## PROVIDED RECORDS:

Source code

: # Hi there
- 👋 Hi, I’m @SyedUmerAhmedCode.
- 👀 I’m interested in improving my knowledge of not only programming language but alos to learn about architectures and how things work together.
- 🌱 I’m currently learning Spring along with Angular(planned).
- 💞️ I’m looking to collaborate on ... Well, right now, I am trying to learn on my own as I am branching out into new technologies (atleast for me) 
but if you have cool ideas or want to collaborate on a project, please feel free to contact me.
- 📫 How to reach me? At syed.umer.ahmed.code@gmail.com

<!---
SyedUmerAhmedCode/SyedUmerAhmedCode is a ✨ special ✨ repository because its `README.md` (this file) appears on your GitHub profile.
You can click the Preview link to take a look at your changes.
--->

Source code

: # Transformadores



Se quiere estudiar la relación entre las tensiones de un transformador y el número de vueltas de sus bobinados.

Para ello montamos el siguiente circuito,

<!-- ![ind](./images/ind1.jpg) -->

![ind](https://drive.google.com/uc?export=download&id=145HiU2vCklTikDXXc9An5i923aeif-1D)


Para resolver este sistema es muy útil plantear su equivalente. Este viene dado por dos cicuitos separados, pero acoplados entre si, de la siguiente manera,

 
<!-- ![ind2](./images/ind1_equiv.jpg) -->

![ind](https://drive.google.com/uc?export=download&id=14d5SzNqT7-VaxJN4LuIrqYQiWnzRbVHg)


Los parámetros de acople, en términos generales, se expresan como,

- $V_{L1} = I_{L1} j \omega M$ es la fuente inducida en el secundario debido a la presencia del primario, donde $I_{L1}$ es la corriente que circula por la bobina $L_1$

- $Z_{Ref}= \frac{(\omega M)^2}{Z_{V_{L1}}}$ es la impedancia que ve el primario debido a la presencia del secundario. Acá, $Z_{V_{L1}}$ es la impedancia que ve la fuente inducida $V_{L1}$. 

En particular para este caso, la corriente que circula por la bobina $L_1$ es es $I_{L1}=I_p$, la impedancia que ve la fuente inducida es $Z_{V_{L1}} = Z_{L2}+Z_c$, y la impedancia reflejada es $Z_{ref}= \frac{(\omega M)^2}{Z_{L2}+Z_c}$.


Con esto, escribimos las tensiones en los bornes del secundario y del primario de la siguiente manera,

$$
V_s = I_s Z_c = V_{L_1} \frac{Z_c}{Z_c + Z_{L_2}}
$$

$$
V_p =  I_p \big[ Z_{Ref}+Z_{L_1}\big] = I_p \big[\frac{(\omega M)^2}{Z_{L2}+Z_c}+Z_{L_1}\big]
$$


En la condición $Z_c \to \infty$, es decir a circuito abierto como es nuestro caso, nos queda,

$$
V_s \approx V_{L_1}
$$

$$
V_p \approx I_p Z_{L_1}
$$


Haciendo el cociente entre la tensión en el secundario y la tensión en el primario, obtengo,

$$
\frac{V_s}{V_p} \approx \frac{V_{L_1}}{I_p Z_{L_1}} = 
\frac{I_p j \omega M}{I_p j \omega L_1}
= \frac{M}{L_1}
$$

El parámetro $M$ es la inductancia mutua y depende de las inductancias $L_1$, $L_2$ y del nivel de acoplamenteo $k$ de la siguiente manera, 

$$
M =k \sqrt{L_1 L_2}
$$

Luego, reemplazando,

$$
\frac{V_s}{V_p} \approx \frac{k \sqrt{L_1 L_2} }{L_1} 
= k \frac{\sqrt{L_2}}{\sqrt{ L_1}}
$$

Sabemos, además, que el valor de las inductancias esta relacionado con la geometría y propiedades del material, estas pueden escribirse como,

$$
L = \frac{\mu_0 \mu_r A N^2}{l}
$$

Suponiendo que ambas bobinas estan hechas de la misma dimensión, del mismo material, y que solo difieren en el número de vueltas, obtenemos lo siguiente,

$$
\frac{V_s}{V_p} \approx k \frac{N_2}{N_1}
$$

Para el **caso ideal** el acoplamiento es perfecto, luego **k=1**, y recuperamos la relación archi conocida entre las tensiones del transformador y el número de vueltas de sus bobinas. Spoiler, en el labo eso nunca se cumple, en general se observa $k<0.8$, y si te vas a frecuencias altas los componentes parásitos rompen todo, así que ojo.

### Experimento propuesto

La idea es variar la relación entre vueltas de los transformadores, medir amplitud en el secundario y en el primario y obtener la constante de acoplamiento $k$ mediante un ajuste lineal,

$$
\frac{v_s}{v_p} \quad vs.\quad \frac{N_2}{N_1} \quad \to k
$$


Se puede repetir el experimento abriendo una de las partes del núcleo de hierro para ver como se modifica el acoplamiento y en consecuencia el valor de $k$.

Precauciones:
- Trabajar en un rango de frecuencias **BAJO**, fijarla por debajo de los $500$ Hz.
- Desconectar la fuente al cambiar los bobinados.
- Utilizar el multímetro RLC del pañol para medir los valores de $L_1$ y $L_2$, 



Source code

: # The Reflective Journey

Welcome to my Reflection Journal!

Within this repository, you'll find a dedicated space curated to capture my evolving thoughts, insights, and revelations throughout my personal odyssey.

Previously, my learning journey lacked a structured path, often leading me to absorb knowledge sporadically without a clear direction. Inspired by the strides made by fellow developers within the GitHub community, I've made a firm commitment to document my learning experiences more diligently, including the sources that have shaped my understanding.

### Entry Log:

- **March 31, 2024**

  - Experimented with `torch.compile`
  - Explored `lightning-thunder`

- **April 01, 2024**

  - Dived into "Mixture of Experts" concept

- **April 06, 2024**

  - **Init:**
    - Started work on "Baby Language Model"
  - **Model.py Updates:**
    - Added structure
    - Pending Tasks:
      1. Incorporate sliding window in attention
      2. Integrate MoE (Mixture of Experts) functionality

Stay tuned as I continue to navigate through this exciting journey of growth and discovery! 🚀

## EXERCISE PROMPT:
The lines above, from the first through the one containing "En particular para", must be restated word for word, with nothing added.

## RESPONSE:
Source code

: # Hi there
- 👋 Hi, I’m @SyedUmerAhmedCode.
- 👀 I’m interested in improving my knowledge of not only programming language but alos to learn about architectures and how things work together.
- 🌱 I’m currently learning Spring along with Angular(planned).
- 💞️ I’m looking to collaborate on ... Well, right now, I am trying to learn on my own as I am branching out into new technologies (atleast for me) 
but if you have cool ideas or want to collaborate on a project, please feel free to contact me.
- 📫 How to reach me? At syed.umer.ahmed.code@gmail.com

<!---
SyedUmerAhmedCode/SyedUmerAhmedCode is a ✨ special ✨ repository because its `README.md` (this file) appears on your GitHub profile.
You can click the Preview link to take a look at your changes.
--->

Source code

: # Transformadores



Se quiere estudiar la relación entre las tensiones de un transformador y el número de vueltas de sus bobinados.

Para ello montamos el siguiente circuito,

<!-- ![ind](./images/ind1.jpg) -->

![ind](https://drive.google.com/uc?export=download&id=145HiU2vCklTikDXXc9An5i923aeif-1D)


Para resolver este sistema es muy útil plantear su equivalente. Este viene dado por dos cicuitos separados, pero acoplados entre si, de la siguiente manera,

 
<!-- ![ind2](./images/ind1_equiv.jpg) -->

![ind](https://drive.google.com/uc?export=download&id=14d5SzNqT7-VaxJN4LuIrqYQiWnzRbVHg)


Los parámetros de acople, en términos generales, se expresan como,

- $V_{L1} = I_{L1} j \omega M$ es la fuente inducida en el secundario debido a la presencia del primario, donde $I_{L1}$ es la corriente que circula por la bobina $L_1$

- $Z_{Ref}= \frac{(\omega M)^2}{Z_{V_{L1}}}$ es la impedancia que ve el primario debido a la presencia del secundario. Acá, $Z_{V_{L1}}$ es la impedancia que ve la fuente inducida $V_{L1}$. 

En particular para este caso, la corriente que circula por la bobina $L_1$ es es $I_{L1}=I_p$, la impedancia que ve la fuente inducida es $Z_{V_{L1}} = Z_{L2}+Z_c$, y la impedancia reflejada es $Z_{ref}= \frac{(\omega M)^2}{Z_{L2}+Z_c}$.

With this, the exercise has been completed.